Basın toplantısına bisiklet kaskıyla gelen Kürkçü şunları söyledi:
“Kaskımla geldim, genelde bisiklete binerken kullanırım ama milletvekillerinden korunmak için kullanmayı düşünüyorum. Bunu acı mizah olsun diye söylemiyorum. Şimdi Mustafa Elitaş bizim nasıl kötü insanlar olduğumuzu anlatacaktır ama kapalı oturum olmasaydı kamuoyu görecekt
“AKP’li grup başkanvekillerinin arkadaşlarımızın sözlerinin önlenmesi için, meclis başkanvekilini baskı altına almaları sonucu, ortaya çıkan kararlara karşı çıkmak için, Pervin buldan ve Sebahat Tuncel arkadaşlarımız kürsünün önüne geldiklerinde, arkadaşlarımıza karşı erkek milletvekillerinin darp ederek kendine yol açmaya çalışması, onu izleyen AKP’lilerin hücum etmeleri sonucunda arkadaşlarımızın yardımına gitmek zorunda kaldık.
“İtilip kakıldıklarını görerek nezaket uğruna seyre katlanamazdık. Bir yumruğu savuşturmak için Sebahat’in yanına gittiğimde ona atılan yumruk benim başıma isabet etti ve arkası da geldi. Adının Oktay Saral olduğunu öğrendiğim vekilin, gece boyunca meclisteki saldırıyı sürdürdüğünü gördüm. Bütün vekillere mümkün olan her yerde her biçimde. Oktay Erdoğdu’ya tokmakla vuran, Mahmut Tanal, Hüsamettin Zenderliğioğlu’na da saldıran oydu.
“AKP’li vekillerin hiçbir şekilde bunu yadırgamaması, buna ortak olmamaları şaşırtıcı olan. Kadın vekillere saldırıyı beis görmediler. Bütün gün Meclis’te Özgecan’a yönelik erkek şiddetiyle ilgili ettikleri sözleri sadece edebiyat olduğu duygusuna kapıldık. Pervincan, Sebocana gelince onları yerle bir etmek, yıkıcı darbeler atmak için birbirleriyle yarıştılar.
“Ben bir sıyrıkla bu saldırıyı atlattım ama bu tür saldırılarda kime ne olacağını hiç kimse bilemez. Oktay Erdoğdu’nun o tokmak şakağına gelseydi ne olurdu?
‘Vurucu nesnelerle, muhalefet vekillerinin üstüne saldırdılar’
“Ellerine geçirdikleri bütün vurucu nesnelerle, ne varsa muhalefet vekillerinin üstüne saldırdılar. Bunun gerisinde iç güvenlik yasasının bir hayat meyat meselesi haline gelmiş olması yatıyor. Bu yasa geçecek ya da varlıklarını tehdit altına gireceklerini hissediyorlar.

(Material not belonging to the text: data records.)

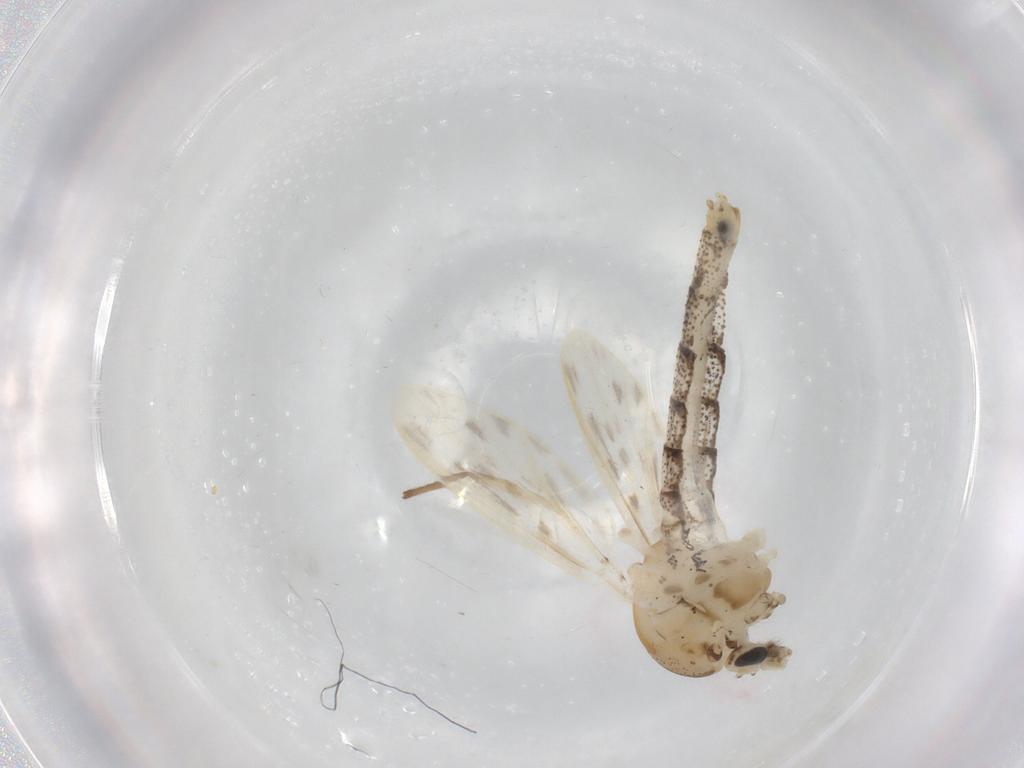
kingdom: Animalia
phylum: Arthropoda
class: Insecta
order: Diptera
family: Chaoboridae
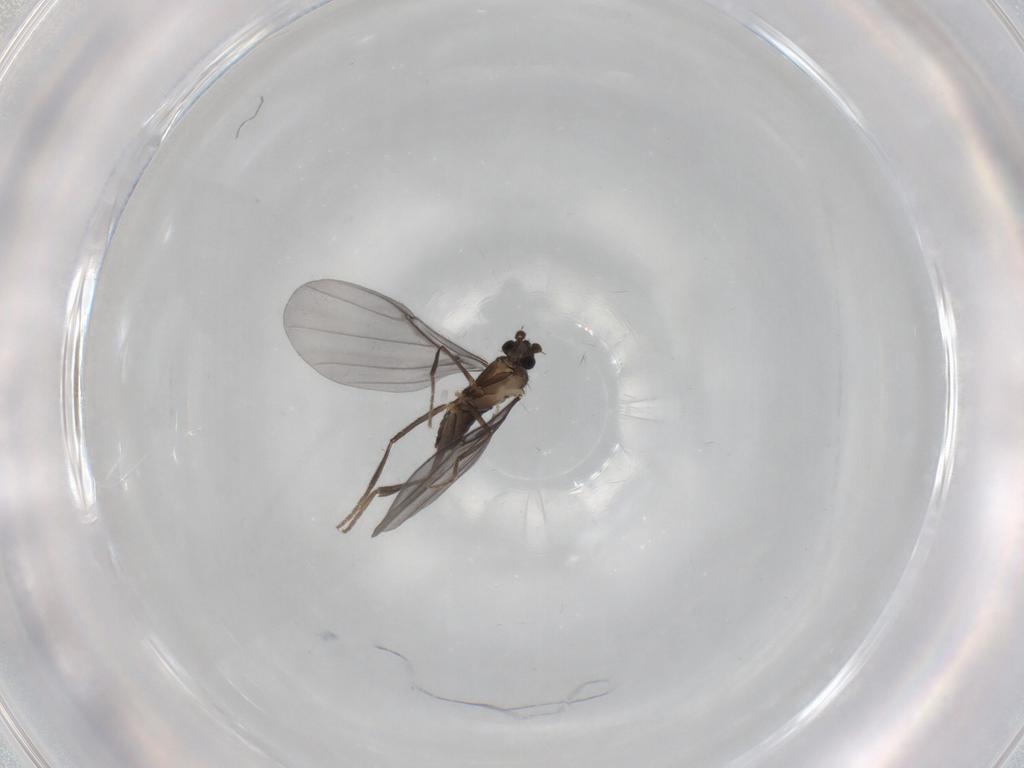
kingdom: Animalia
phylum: Arthropoda
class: Insecta
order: Diptera
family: Phoridae
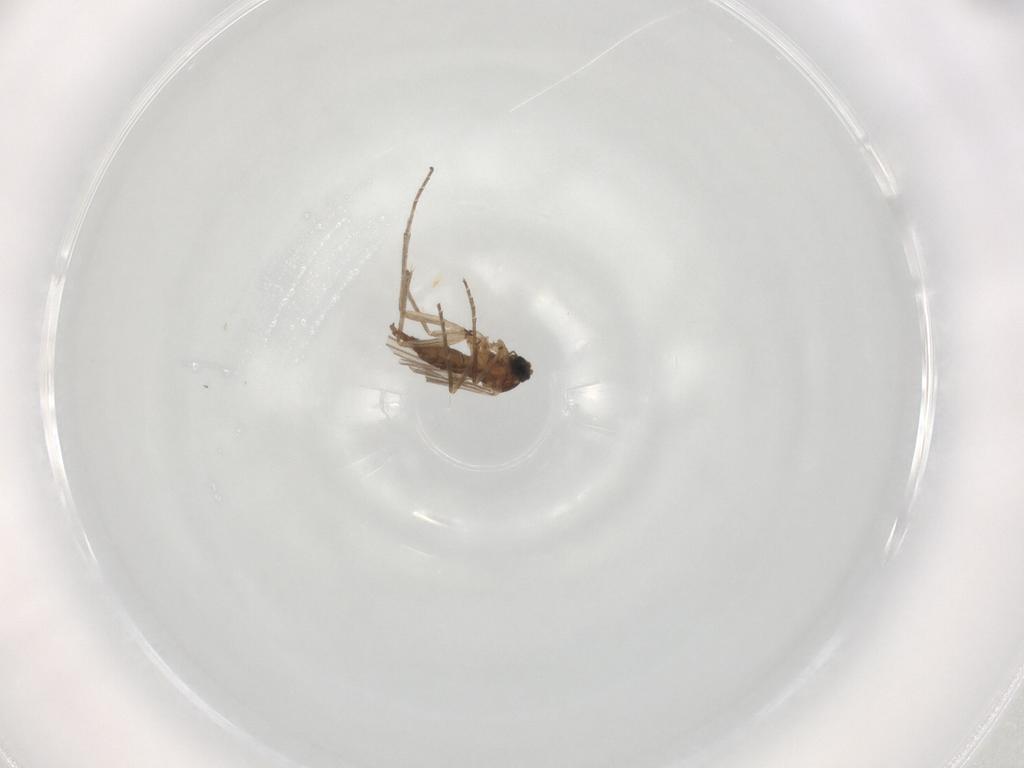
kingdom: Animalia
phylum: Arthropoda
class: Insecta
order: Diptera
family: Sciaridae
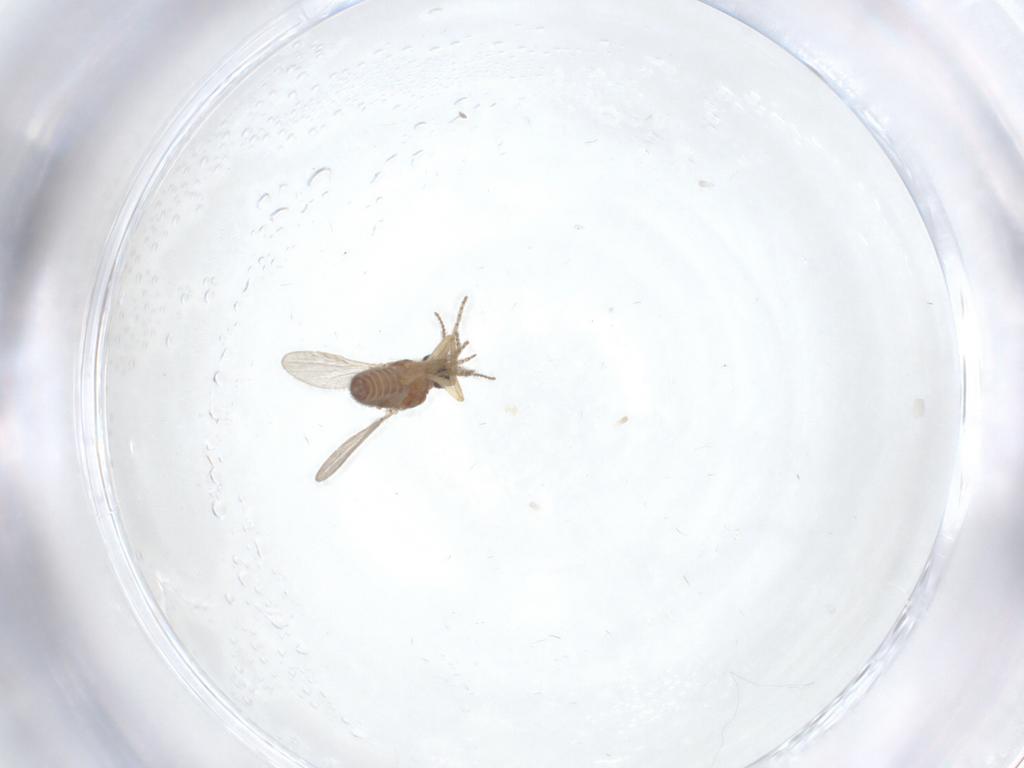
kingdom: Animalia
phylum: Arthropoda
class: Insecta
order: Diptera
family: Ceratopogonidae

“Yasa geçerse polis, jandarma, sivil polis böyle oluşturulacak. Üstelik cumhurbaşkanının yurttaş çağrısıyla sivil yurttaşlar da onlar gibi davranacak. Silah bulunduran güvenlik birimleri böyle davrandığında Türkiye’nin nasıl bir mezbahaya dönüşeceğinin bir performansı sergilendi Meclis’te.
“AKP’nin kapalı oturum kararı nedeniyle sizlerin gözü önünde olmadı bunlar. Görmenizi hem isterdim hem istemezdim. Tanıklık etmenizi isterdim ama vekillerin meslektaşlarını böyle muamele ettiklerini görmeniz meclise dair ağır bir hayal kırıklığı yaşamanıza neden olurdu.
“Gün boyunca kadınların haklarından varlıklarından kendi kişiliklerini söz ettikten sonra kadın vekillere böyle saldırmaları ve bizlerin geleneksel olarak onları korumak istememize neden oldu.
“Buna maruz bırakıldığımız için saldıra uğramış ve talihsiz hissediyorum. Özgecan Aslan’ın, bugün de Nuh Köklü’nün öldürülmesi, farklı olana tahamülsüzlü, onu itaat altına almak hırsıyla gerçekleşmiş davranışlardır.”